Dans les plaines arides et brûlantes de Djibouti, des hommes, mal en point et décharnés, errent sans but après avoir échoué à rejoindre le Yémen par la désormais tristement célèbre Route de l'Est. Considérée comme l'une des voies migratoires les plus périlleuses du globe, cette route s'étend entre la Corne de l'Afrique et la péninsule arabique.
Parmi eux, Jemal Ibrahim Hassan, un jeune Éthiopien de 25 ans, raconte son périple. Originaire de la région d'Amhara, dévastée par les conflits armés, il a quitté son village pour fuir la guerre. "Nous n’avions plus d'endroit où vivre en paix", se souvient-il. Ce voyage de 550 km à pied, qui lui a pris près de quinze jours, le laisse avec des ampoules et les pieds enflés.
Une fois à Djibouti, il monte à bord d’une embarcation surchargée, mais les garde-côtes yéménites interceptent le bateau.
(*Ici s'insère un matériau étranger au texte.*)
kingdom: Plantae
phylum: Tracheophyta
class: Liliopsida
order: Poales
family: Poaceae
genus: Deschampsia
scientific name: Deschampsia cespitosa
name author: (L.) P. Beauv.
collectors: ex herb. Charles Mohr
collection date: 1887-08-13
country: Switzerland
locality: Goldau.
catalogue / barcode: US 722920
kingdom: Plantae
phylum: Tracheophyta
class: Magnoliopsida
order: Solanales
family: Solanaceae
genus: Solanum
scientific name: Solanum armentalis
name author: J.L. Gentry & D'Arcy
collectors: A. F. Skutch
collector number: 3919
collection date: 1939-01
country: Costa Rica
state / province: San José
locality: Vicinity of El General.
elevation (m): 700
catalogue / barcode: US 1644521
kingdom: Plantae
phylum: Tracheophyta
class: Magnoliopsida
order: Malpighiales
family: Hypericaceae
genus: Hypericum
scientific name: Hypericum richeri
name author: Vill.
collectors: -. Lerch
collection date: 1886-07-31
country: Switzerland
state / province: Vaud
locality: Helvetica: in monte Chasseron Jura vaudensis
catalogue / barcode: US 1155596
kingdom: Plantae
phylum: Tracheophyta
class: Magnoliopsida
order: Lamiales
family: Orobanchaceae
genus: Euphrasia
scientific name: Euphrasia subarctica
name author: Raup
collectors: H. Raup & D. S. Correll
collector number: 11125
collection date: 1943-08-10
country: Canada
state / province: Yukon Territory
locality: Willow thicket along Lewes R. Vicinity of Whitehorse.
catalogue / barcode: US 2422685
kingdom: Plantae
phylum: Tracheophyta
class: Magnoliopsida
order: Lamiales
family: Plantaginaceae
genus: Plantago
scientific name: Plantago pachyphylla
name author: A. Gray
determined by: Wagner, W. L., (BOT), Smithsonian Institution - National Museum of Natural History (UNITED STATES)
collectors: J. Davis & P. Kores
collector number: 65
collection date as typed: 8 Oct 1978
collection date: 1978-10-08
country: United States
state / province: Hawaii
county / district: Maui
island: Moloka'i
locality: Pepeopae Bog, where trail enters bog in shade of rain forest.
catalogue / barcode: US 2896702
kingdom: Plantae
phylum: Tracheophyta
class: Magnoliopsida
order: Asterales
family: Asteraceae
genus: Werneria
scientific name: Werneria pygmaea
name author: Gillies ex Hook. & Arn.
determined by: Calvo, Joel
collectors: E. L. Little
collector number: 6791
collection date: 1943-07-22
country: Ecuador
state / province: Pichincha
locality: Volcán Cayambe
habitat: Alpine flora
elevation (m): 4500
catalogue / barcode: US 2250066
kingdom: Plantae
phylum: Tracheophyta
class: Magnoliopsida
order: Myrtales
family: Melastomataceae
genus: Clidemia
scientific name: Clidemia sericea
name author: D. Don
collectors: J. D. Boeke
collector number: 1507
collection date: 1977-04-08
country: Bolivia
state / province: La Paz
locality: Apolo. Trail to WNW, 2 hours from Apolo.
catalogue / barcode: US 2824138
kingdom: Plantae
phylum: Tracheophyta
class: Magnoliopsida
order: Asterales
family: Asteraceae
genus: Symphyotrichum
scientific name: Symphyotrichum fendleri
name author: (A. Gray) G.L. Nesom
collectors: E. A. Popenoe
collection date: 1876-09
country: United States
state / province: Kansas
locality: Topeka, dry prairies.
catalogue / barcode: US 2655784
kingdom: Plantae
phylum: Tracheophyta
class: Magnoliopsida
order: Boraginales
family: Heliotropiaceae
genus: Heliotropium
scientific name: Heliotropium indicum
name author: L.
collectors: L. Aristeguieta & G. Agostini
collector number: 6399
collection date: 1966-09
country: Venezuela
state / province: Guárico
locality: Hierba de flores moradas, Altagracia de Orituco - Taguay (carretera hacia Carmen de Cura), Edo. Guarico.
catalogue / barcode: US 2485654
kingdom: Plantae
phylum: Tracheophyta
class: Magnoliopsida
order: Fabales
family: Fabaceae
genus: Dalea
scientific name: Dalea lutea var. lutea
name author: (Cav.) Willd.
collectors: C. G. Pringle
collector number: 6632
Après huit jours de détention sans nourriture, il est renvoyé à Djibouti. "Sans la volonté d'Allah, nous aurions chaviré", confie-t-il, alors qu'il reprend le chemin du retour. Chaque année, des dizaines de milliers de migrants, fuyant les guerres et les catastrophes naturelles, s'entassent dans des bateaux pour atteindre les pays du Golfe, espérant échapper à leur sort.
Cette route est marquée par la mort : en 2025, plus de 900 migrants ont disparu ou trouvé la mort, faisant de cette année l'une des plus meurtrières selon l’Organisation internationale pour les migrations (OIM). Récemment, un naufrage près d’Obock a coûté la vie à au moins neuf migrants, dont Zinab Gebrekristos, une jeune femme de 20 ans qui a tout perdu au cours de son périple.
Elle décrit le désespoir d'être entassée sur un petit bateau avec 320 personnes. "Beaucoup de gens sont morts sous nos yeux", témoigne-elle, choquée par la violence de la situation.
L’OIM surveille activement les régions désertiques, apportant une aide précieuse aux migrants. Cependant, les défis restent nombreux. Les autorités djiboutiennes intensifient leurs efforts pour intercepter les passeurs, souvent yéménites, qui profitent de la vulnérabilité des migrants. Des embarcations sont saisies quotidiennement avec des conditions de voyage épouvantables.
Des récits de désespoir s'accumulent, comme celui de Genet Gebremeskel Gebremariam, 30 ans, qui a fui la ville de Mekelle avec ses quatre enfants. Elle décrit un voyage où les migrants sont souvent abandonnés dans le désert, si faibles qu'ils ne peuvent poursuivre. "Nous avons été traités comme des soldats, frappés pour avancer", se rappelle-t-elle, pleine de chagrin.
Malgré les dangers, beaucoup continuent de rêver d'une vie meilleure. Muiaz Abaroge, un jeune de 19 ans, affirme avoir peu d'options : "C'est effrayant, mais je dois surmonter cette épreuve".
Les déclarations du Dr Youssouf Moussa Mohamed, responsable de l’OIM à Obock, sont inquiétantes : "Chaque année, la situation devient plus meurtrière. Les moyens pour aider ces migrants sont insuffisants." Face à l'augmentation du flux migratoire, des conditions fondamentales sont impérieusement nécessaires pour prévenir d'autres tragédies.